La ragazza che rifiutò di “riparare” un crimine
È il giorno di Santo Stefano del 1965, ad Alcamo, in provincia di Trapani. Franca ha 17 anni. Il suo ex fidanzato, Filippo Melodia, malavitoso e nipote di un boss locale, irrompe in casa con tredici complici armati. Devastano l’abitazione, pestano a sangue la madre di Franca, e rapiscono lei e il fratellino Mariano, che tenta invano di proteggerla. Franca verrà segregata, umiliata, insultata, e infine violentata. L'obiettivo è “riparare” il disonore con un matrimonio forzato.
È la prassi. Così si fa. Così si è sempre fatto. Ma Franca dice no.
E quel no, in una Sicilia ancora dominata dalla mafia, dal patriarcato e dalla vergogna sociale, diventa un grido di libertà. Di rottura. Di emancipazione.
Il processo e la ribellione
La famiglia Viola, con in testa il padre Bernardo, si costituisce parte civile. È uno scandalo. È uno scandalo che una ragazza "svergognata" rifiuti il matrimonio e chieda giustizia. È uno scandalo che un padre non preferisca il silenzio e l’“onore” alla verità.
Ma è proprio in quel tribunale che Franca pronuncia parole che l’Italia non aveva mai sentito prima: “L'onore lo perde chi fa certe cose, non chi le subisce”.
Filippo Melodia e i suoi complici vengono condannati a 11 anni. Ma la vera vittoria di Franca è un’altra: riappropriarsi della propria vita, sposare l’uomo che ama, e vivere la sua esistenza lontano dai riflettori.
Una conquista lunga quindici anni
Ci vorranno quindici anni prima che lo Stato italiano si adegui al coraggio di quella ragazza. Il 5 agosto 1981 viene finalmente abrogata la legge che consentiva al violentatore di estinguere il reato sposando la vittima. Cade anche la norma sul delitto d’onore, che prevedeva pene ridotte per chi uccideva una donna “infedele”.

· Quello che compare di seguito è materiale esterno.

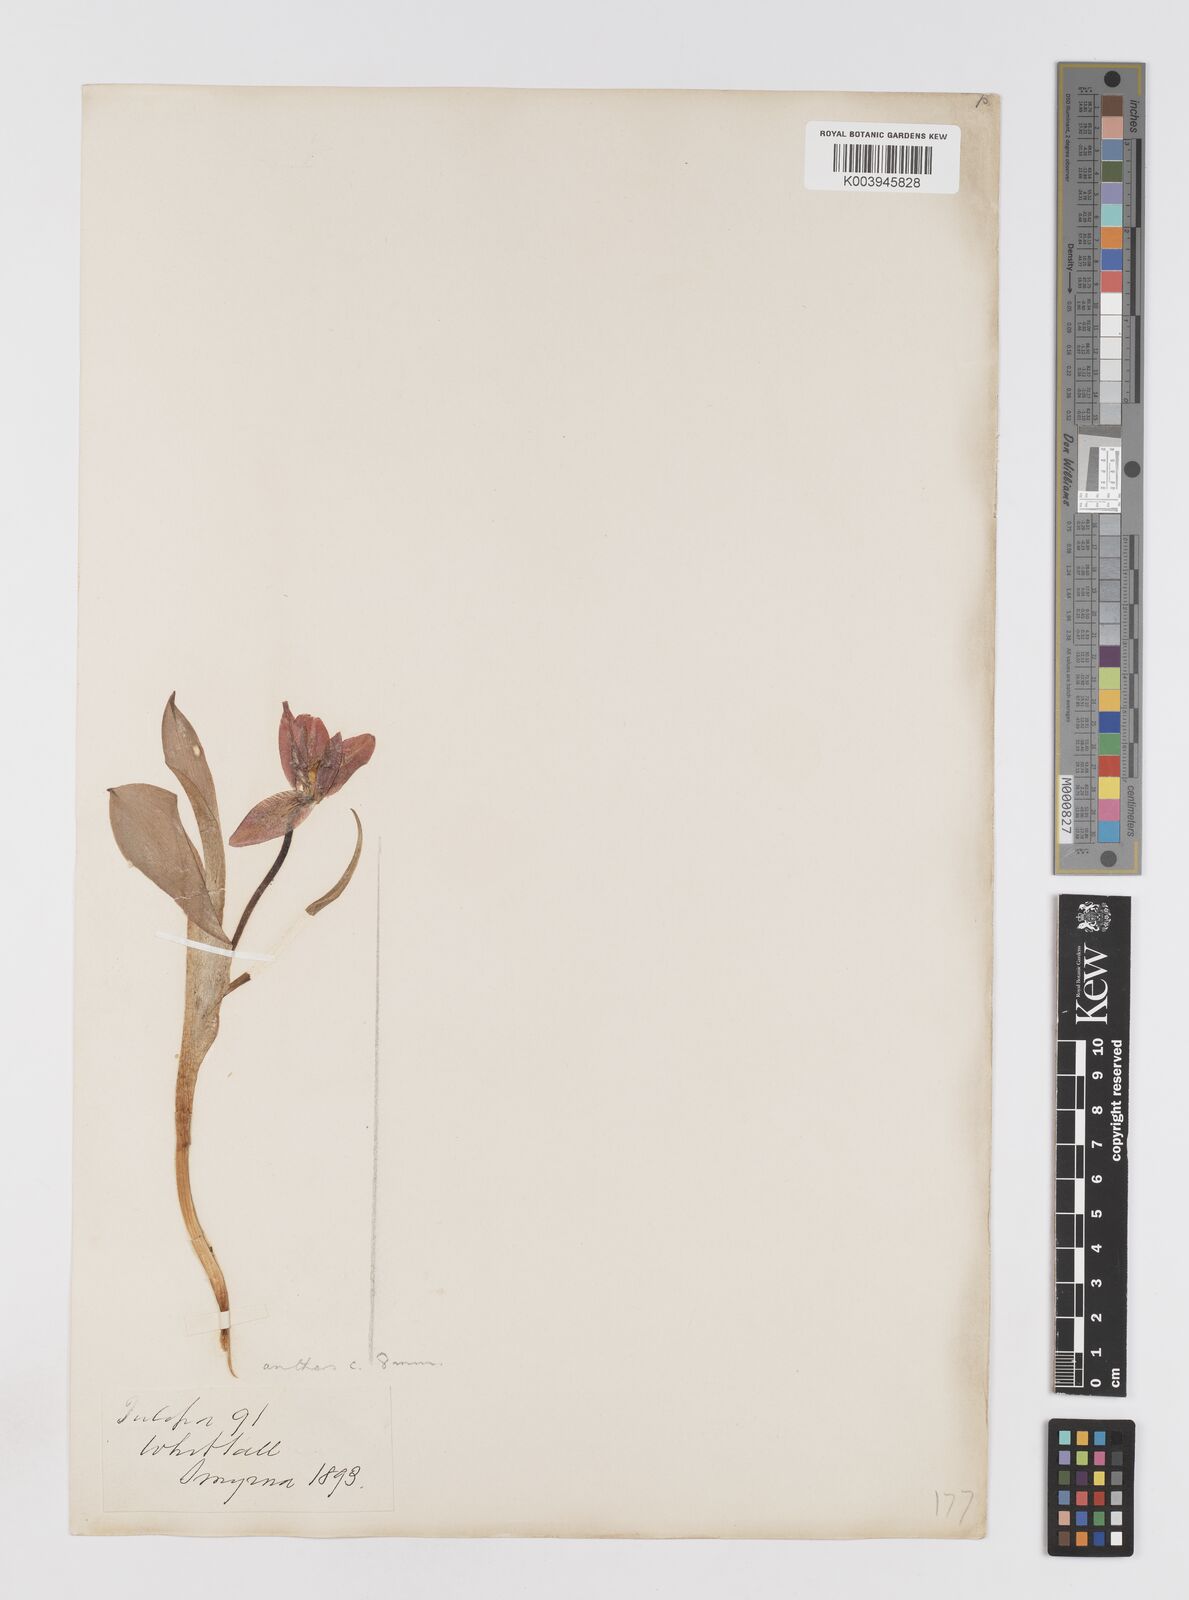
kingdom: Plantae
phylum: Tracheophyta
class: Liliopsida
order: Liliales
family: Liliaceae
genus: Tulipa
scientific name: Tulipa agenensis
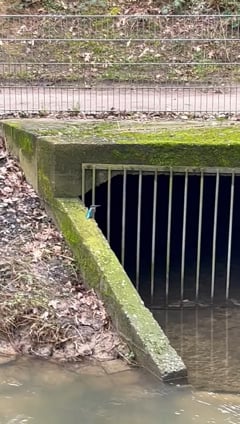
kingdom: Animalia
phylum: Chordata
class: Aves
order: Coraciiformes
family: Alcedinidae
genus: Alcedo
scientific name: Alcedo atthis
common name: Common kingfisher
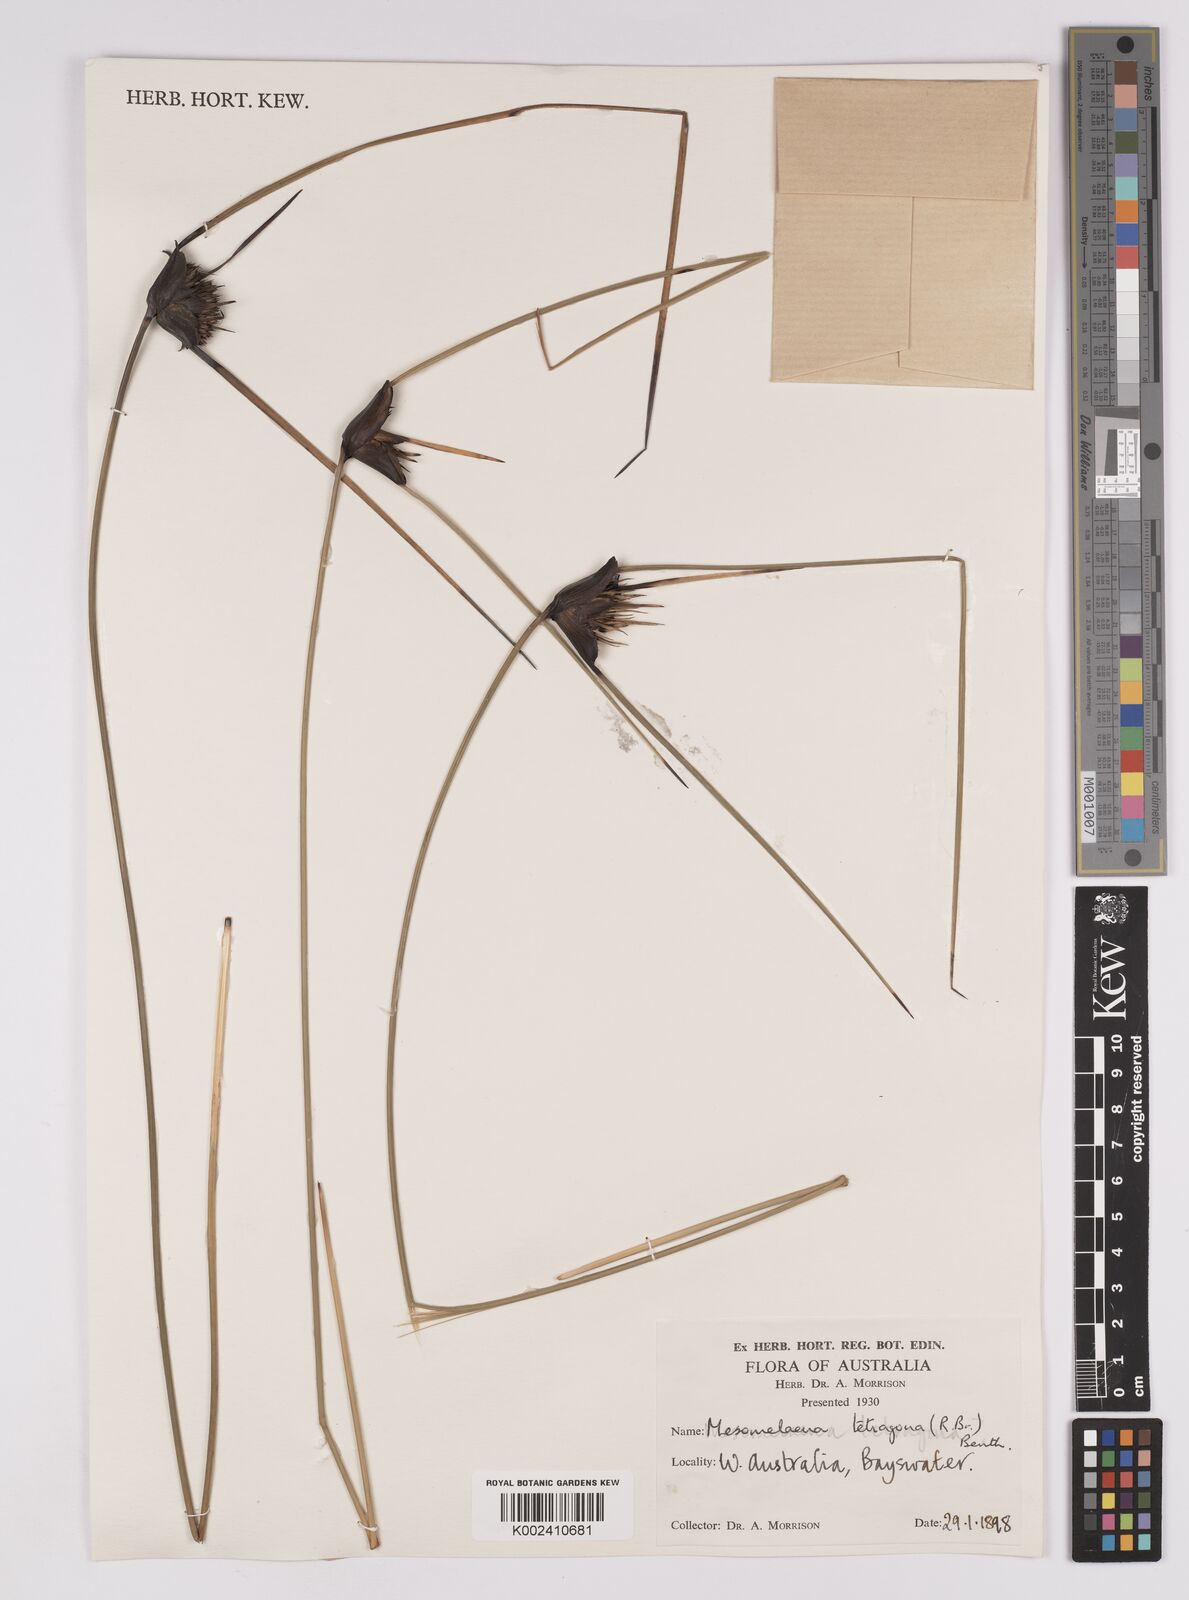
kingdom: Plantae
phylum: Tracheophyta
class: Liliopsida
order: Poales
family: Cyperaceae
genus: Mesomelaena
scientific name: Mesomelaena tetragona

Oggi Franca Viola ha 78 anni. Ha vissuto una vita riservata, mai cercato la fama. Ma ancora oggi, chi l’ha ferita, se la incontra per strada, abbassa lo sguardo. Incapace di sostenerne la dignità.
I diritti non sono mai scontati
Nel 2025 parliamo — ancora e sempre — di violenza sulle donne, discriminazioni, patriarcato tossico. Ma la storia di Franca Viola resta lì, scolpita nella coscienza civile del nostro Paese, a ricordarci che ogni diritto è stato conquistato. A caro prezzo. Un passo alla volta.
E che ogni conquista nasce, prima di tutto, da un no. Un no detto ad alta voce, con le mani che tremano e gli occhi pieni di paura. Ma con la schiena dritta.